100.00 - Original Number
33.33 - 1st divided by 3
33.33 - 2nd divided by 3
33.33 - 3rd divided by 3
99.99 - Is the sum of the 3 division outcomes
But i want it to match the original 100.00
One way that i saw it could be done was by taking the original number minus the first two divisions and the result would be my third number. Now if i take those 3 numbers i get my original number.
100.00 - Original Number
33.33 - 1st divided by 3
33.33 - 2nd divided by 3
33.34 - 3rd number
100.00 - Which gives me my original number correctly. (33.33+33.33+33.34 = 100.00)
Is there a formula for this either in Oracle PL/SQL or a function or something that could be implemented?
Thanks in advance!
This version takes precision as a parameter as well:
with q as (select 100 as val, 3 as parts, 2 as prec from dual)
select rownum as no
,case when rownum = parts
then val - round(val / parts, prec) * (parts - 1)
else round(val / parts, prec)
end v
from q
connect by level <= parts
no v
=== =====
1 33.33
2 33.33
3 33.34
For example, if you want to split the value among the number of days in the current month, you can do this:
with q as (select 100 as val
,extract(day from last_day(sysdate)) as parts
,2 as prec from dual)
select rownum as no
,case when rownum = parts
then val - round(val / parts, prec) * (parts - 1)
else round(val / parts, prec)
end v
from q
connect by level <= parts;
1 3.33
2 3.33
3 3.33
4 3.33
...
27 3.33
28 3.33
29 3.33
30 3.43
To apportion the value amongst each month, weighted by the number of days in each month, you could do this instead (change the level <= 3 to change the number of months it is calculated for):
with q as (
select add_months(date '2013-07-01', rownum-1) the_month
,extract(day from last_day(add_months(date '2013-07-01', rownum-1)))
as days_in_month
,100 as val
,2 as prec
from dual
connect by level <= 3)
,q2 as (
select the_month, val, prec
,round(val * days_in_month
/ sum(days_in_month) over (), prec)
as apportioned
,row_number() over (order by the_month desc)
as reverse_rn
from q)
select the_month
,case when reverse_rn = 1
then val - sum(apportioned) over (order by the_month
rows between unbounded preceding and 1 preceding)
else apportioned
end as portion
from q2;
01/JUL/13 33.7
01/AUG/13 33.7
01/SEP/13 32.6
Use rational numbers. You could store the numbers as fractions rather than simple values. That's the only way to assure that the quantity is truly split in 3, and that it adds up to the original number. Sure you can do something hacky with rounding and remainders, as long as you don't care that the portions are not exactly split in 3.

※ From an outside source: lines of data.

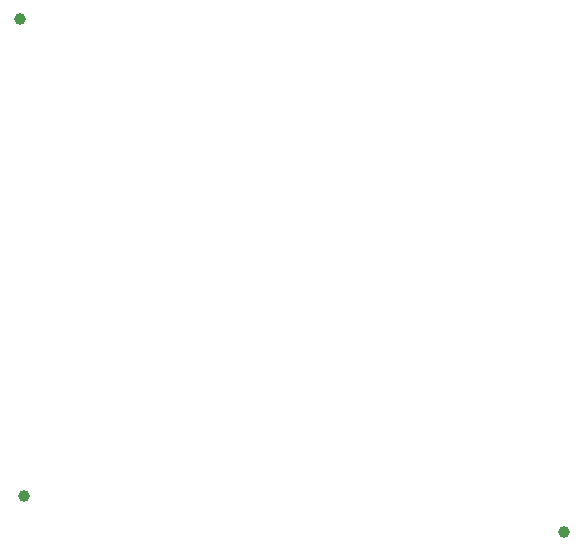
<source format=gbp>
G04*
G04 #@! TF.GenerationSoftware,Altium Limited,Altium Designer,21.6.4 (81)*
G04*
G04 Layer_Color=128*
%FSLAX25Y25*%
%MOIN*%
G70*
G04*
G04 #@! TF.SameCoordinates,D17FD3BD-2CFD-4191-9111-5C193D633D97*
G04*
G04*
G04 #@! TF.FilePolarity,Positive*
G04*
G01*
G75*
%ADD33C,0.03937*%
D33*
X240000Y245000D02*
D03*
X420000Y233000D02*
D03*
X238500Y404000D02*
D03*
M02*

</source>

The "algorithm" is simply that
100/3 + 100/3 + 100/3 == 300/3 == 100
Store both the numerator and the denominator in separate fields, then add the numerators. You can always convert to floating point when you display the values.
The Oracle docs even have a nice example of how to implement it:
CREATE TYPE rational_type AS OBJECT
( numerator INTEGER,
denominator INTEGER,
MAP MEMBER FUNCTION rat_to_real RETURN REAL,
MEMBER PROCEDURE normalize,
MEMBER FUNCTION plus (x rational_type)
RETURN rational_type);
Here is a parameterized SQL version
SELECT COUNT (*), grp
FROM (WITH input AS (SELECT 100 p_number, 3 p_buckets FROM DUAL),
data
AS ( SELECT LEVEL id, (p_number / p_buckets) group_size
FROM input
CONNECT BY LEVEL <= p_number)
SELECT id, CEIL (ROW_NUMBER () OVER (ORDER BY id) / group_size) grp
FROM data)
GROUP BY grp
output:
COUNT(*) GRP
33 1
33 2
34 3
If you edit the input parameters (p_number and p_buckets) the SQL essentially distributes p_number as evenly as possible among the # of buckets requested (p_buckets).
I've solved this problem yesterday by subtracting 2 of 3 parts from the starting number, e.g. 100 - 33.33 - 33.33 = 33.34 and the result of summing it up is still 100.